> REQUIRED ACTION
Write all of the lines below out again, exactly as they stand.

** Opening TASK DATA block **

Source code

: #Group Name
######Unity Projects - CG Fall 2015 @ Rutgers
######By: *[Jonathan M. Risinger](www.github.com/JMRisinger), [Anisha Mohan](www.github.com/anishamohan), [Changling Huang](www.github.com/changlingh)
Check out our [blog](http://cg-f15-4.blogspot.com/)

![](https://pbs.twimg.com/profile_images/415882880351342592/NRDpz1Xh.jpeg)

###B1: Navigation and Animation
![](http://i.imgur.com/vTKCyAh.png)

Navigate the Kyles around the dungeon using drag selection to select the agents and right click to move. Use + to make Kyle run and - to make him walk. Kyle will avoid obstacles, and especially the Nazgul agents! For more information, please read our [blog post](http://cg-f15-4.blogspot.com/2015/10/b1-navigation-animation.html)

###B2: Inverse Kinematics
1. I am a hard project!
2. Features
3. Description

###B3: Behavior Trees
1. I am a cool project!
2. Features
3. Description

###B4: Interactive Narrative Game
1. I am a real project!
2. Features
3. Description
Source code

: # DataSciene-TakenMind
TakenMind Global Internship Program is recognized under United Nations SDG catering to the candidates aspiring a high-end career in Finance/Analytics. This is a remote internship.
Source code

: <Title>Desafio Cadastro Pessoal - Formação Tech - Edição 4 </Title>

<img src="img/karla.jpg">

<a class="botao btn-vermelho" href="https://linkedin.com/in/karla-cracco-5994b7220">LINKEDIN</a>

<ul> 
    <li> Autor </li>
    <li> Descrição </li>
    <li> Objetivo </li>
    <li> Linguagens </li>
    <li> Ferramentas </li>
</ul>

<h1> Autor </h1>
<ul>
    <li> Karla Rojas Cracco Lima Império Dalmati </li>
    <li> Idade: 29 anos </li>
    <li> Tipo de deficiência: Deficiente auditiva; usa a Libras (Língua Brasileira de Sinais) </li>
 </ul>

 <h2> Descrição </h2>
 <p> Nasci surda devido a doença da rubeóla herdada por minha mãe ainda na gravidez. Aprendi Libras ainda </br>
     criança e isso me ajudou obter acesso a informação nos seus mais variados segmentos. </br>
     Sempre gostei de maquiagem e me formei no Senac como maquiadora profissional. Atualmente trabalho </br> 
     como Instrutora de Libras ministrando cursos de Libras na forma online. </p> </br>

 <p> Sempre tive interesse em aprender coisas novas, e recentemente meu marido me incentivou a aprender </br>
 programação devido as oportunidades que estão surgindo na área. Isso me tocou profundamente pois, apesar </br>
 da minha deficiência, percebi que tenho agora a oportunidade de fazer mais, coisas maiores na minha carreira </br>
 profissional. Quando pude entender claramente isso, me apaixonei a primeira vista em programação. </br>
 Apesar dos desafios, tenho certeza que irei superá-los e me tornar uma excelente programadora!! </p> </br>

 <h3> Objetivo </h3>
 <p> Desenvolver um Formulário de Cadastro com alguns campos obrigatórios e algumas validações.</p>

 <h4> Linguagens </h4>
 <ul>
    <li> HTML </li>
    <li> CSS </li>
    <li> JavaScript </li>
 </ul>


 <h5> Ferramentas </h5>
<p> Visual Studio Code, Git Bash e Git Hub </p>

** Closing TASK DATA block **

> EXERCISE ANSWER
Source code

: #Group Name
######Unity Projects - CG Fall 2015 @ Rutgers
######By: *[Jonathan M. Risinger](www.github.com/JMRisinger), [Anisha Mohan](www.github.com/anishamohan), [Changling Huang](www.github.com/changlingh)
Check out our [blog](http://cg-f15-4.blogspot.com/)

![](https://pbs.twimg.com/profile_images/415882880351342592/NRDpz1Xh.jpeg)

###B1: Navigation and Animation
![](http://i.imgur.com/vTKCyAh.png)

Navigate the Kyles around the dungeon using drag selection to select the agents and right click to move. Use + to make Kyle run and - to make him walk. Kyle will avoid obstacles, and especially the Nazgul agents! For more information, please read our [blog post](http://cg-f15-4.blogspot.com/2015/10/b1-navigation-animation.html)

###B2: Inverse Kinematics
1. I am a hard project!
2. Features
3. Description

###B3: Behavior Trees
1. I am a cool project!
2. Features
3. Description

###B4: Interactive Narrative Game
1. I am a real project!
2. Features
3. Description
Source code

: # DataSciene-TakenMind
TakenMind Global Internship Program is recognized under United Nations SDG catering to the candidates aspiring a high-end career in Finance/Analytics. This is a remote internship.
Source code

: <Title>Desafio Cadastro Pessoal - Formação Tech - Edição 4 </Title>

<img src="img/karla.jpg">

<a class="botao btn-vermelho" href="https://linkedin.com/in/karla-cracco-5994b7220">LINKEDIN</a>

<ul> 
    <li> Autor </li>
    <li> Descrição </li>
    <li> Objetivo </li>
    <li> Linguagens </li>
    <li> Ferramentas </li>
</ul>

<h1> Autor </h1>
<ul>
    <li> Karla Rojas Cracco Lima Império Dalmati </li>
    <li> Idade: 29 anos </li>
    <li> Tipo de deficiência: Deficiente auditiva; usa a Libras (Língua Brasileira de Sinais) </li>
 </ul>

 <h2> Descrição </h2>
 <p> Nasci surda devido a doença da rubeóla herdada por minha mãe ainda na gravidez. Aprendi Libras ainda </br>
     criança e isso me ajudou obter acesso a informação nos seus mais variados segmentos. </br>
     Sempre gostei de maquiagem e me formei no Senac como maquiadora profissional. Atualmente trabalho </br> 
     como Instrutora de Libras ministrando cursos de Libras na forma online. </p> </br>

 <p> Sempre tive interesse em aprender coisas novas, e recentemente meu marido me incentivou a aprender </br>
 programação devido as oportunidades que estão surgindo na área. Isso me tocou profundamente pois, apesar </br>
 da minha deficiência, percebi que tenho agora a oportunidade de fazer mais, coisas maiores na minha carreira </br>
 profissional. Quando pude entender claramente isso, me apaixonei a primeira vista em programação. </br>
 Apesar dos desafios, tenho certeza que irei superá-los e me tornar uma excelente programadora!! </p> </br>

 <h3> Objetivo </h3>
 <p> Desenvolver um Formulário de Cadastro com alguns campos obrigatórios e algumas validações.</p>

 <h4> Linguagens </h4>
 <ul>
    <li> HTML </li>
    <li> CSS </li>
    <li> JavaScript </li>
 </ul>


 <h5> Ferramentas </h5>
<p> Visual Studio Code, Git Bash e Git Hub </p>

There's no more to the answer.